Connecticut Unfunded Pension Liabilities Miscalculated, Report Says

Cause linked to unreported debt, unrealistic return expectations.

Connecticut officials are  underestimating the state’s pension liabilities by more than 50%, according to a report from Stanford University’s Hoover Institution.

The report, “Hidden Debts, Hidden Deficits: How Pension Problems Are Consuming State and Local Budgets” compares government measurements of pension costs and obligations to market valuations, concluding that the near $30 billion in 2015 pension liabilities is actually closer to $70 billion—more than twice the reported amount.

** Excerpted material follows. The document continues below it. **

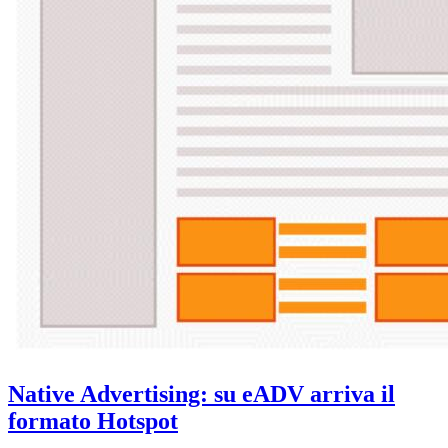
Native Advertising: su eADV arriva il
formato Hotspot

The reason for this dramatic miscalculation is unrealistic return expectations, which are used by government officials to calculate unfunded liabilities, the report said.

“These standards still preserved the basic flaw in governmental pension accounting: the fallacy that liabilities can be measured by choosing an expected return on plan assets,” the report’s author, Joshua Rauh, a senior fellow at Hoover, told the Connecticut Business and Industry Association. “This procedure uses as inputs the forecasts of investment returns on fundamentally risky assets and ignores the risk necessary to target hoped-for returns.”

Rauh concluded that issues are also resulting from governments borrowing money from pensions and promising to repay the debt following retirement. Due to accounting standards and the assumption of high rates of return, a majority of the debt is unreported.

By using these unrealistic rates, the government is not only miscalculating, but misreporting the pension liabilities as well, the report said.